Exercise description:
Update the stretch of records from the start through the line that contains "వింటున్నట్లుంది": rewrite it with "Transcribe" replaced by "Copy" and everything else unchanged. Return only that stretch.

Information provided:
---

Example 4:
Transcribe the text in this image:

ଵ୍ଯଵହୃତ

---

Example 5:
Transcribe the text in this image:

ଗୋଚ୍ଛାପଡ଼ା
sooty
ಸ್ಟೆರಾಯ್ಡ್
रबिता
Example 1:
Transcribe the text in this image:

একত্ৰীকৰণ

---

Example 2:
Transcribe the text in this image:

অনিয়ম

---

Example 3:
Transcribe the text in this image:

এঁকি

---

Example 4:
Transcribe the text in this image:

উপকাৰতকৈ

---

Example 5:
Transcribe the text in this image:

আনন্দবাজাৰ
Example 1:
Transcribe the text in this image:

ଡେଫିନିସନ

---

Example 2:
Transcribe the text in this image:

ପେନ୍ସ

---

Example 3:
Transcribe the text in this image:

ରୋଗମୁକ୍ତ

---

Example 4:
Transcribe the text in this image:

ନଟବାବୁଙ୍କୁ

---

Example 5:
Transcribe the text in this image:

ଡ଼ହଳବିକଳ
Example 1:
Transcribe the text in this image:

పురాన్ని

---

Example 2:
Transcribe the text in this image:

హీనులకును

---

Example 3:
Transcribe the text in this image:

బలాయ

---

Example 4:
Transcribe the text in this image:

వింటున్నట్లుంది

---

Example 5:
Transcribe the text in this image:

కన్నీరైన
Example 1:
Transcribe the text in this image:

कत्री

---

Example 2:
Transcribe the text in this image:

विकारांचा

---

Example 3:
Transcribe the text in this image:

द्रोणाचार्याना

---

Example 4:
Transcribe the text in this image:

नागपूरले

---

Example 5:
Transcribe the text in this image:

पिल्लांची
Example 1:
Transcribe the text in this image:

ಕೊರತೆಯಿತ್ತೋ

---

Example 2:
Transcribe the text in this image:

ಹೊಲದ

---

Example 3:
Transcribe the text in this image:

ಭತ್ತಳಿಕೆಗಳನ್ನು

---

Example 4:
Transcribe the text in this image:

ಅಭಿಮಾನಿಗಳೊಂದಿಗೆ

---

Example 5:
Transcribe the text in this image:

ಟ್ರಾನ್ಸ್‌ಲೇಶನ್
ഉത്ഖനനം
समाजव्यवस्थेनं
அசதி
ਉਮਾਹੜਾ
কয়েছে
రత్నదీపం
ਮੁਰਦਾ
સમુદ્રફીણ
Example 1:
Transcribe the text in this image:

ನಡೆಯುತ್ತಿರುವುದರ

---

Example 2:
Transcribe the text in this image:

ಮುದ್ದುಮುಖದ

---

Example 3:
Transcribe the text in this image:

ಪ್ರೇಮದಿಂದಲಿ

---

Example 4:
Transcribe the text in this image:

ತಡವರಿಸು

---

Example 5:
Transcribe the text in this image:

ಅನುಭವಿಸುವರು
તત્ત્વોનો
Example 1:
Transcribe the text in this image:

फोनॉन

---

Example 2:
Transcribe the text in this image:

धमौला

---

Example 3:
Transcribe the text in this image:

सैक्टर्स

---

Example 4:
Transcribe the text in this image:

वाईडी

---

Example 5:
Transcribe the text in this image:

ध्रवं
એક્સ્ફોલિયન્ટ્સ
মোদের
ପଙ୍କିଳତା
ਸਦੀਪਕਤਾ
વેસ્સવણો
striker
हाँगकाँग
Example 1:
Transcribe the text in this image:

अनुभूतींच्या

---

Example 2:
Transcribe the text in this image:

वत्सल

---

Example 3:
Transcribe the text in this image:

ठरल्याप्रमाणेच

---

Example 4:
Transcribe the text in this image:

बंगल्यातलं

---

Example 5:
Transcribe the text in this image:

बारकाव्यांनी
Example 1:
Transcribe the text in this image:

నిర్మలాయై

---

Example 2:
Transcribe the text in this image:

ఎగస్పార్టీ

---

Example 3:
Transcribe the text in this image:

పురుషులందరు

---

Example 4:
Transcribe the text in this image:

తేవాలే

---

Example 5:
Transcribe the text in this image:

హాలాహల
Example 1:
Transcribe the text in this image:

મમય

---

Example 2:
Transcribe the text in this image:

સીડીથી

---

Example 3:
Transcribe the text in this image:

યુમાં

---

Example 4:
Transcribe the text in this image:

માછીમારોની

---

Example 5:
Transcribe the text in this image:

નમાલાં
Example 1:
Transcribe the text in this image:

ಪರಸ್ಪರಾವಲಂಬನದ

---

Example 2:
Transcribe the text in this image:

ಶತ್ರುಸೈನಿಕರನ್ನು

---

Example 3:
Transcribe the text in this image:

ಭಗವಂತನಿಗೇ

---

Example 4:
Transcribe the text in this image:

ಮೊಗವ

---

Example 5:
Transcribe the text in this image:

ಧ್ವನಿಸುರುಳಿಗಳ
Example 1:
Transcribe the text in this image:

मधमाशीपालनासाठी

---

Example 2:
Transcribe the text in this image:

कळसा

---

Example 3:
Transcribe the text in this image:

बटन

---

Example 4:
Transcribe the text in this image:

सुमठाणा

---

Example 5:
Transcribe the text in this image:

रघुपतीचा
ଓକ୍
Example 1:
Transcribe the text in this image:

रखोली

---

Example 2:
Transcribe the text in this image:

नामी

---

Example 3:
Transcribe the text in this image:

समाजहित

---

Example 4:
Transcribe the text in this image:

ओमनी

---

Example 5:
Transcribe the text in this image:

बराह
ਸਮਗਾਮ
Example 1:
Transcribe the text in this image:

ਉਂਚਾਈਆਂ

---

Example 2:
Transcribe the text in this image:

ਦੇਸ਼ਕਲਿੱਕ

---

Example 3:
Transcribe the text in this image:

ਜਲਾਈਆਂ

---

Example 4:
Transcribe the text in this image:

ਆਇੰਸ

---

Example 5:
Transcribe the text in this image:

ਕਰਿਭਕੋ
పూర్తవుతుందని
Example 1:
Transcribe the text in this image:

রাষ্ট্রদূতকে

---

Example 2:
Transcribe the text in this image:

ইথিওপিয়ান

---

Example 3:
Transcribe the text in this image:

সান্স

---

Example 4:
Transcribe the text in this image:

Problem solution:
---

Example 4:
Copy the text in this image:

ଵ୍ଯଵହୃତ

---

Example 5:
Copy the text in this image:

ଗୋଚ୍ଛାପଡ଼ା
sooty
ಸ್ಟೆರಾಯ್ಡ್
रबिता
Example 1:
Copy the text in this image:

একত্ৰীকৰণ

---

Example 2:
Copy the text in this image:

অনিয়ম

---

Example 3:
Copy the text in this image:

এঁকি

---

Example 4:
Copy the text in this image:

উপকাৰতকৈ

---

Example 5:
Copy the text in this image:

আনন্দবাজাৰ
Example 1:
Copy the text in this image:

ଡେଫିନିସନ

---

Example 2:
Copy the text in this image:

ପେନ୍ସ

---

Example 3:
Copy the text in this image:

ରୋଗମୁକ୍ତ

---

Example 4:
Copy the text in this image:

ନଟବାବୁଙ୍କୁ

---

Example 5:
Copy the text in this image:

ଡ଼ହଳବିକଳ
Example 1:
Copy the text in this image:

పురాన్ని

---

Example 2:
Copy the text in this image:

హీనులకును

---

Example 3:
Copy the text in this image:

బలాయ

---

Example 4:
Copy the text in this image:

వింటున్నట్లుంది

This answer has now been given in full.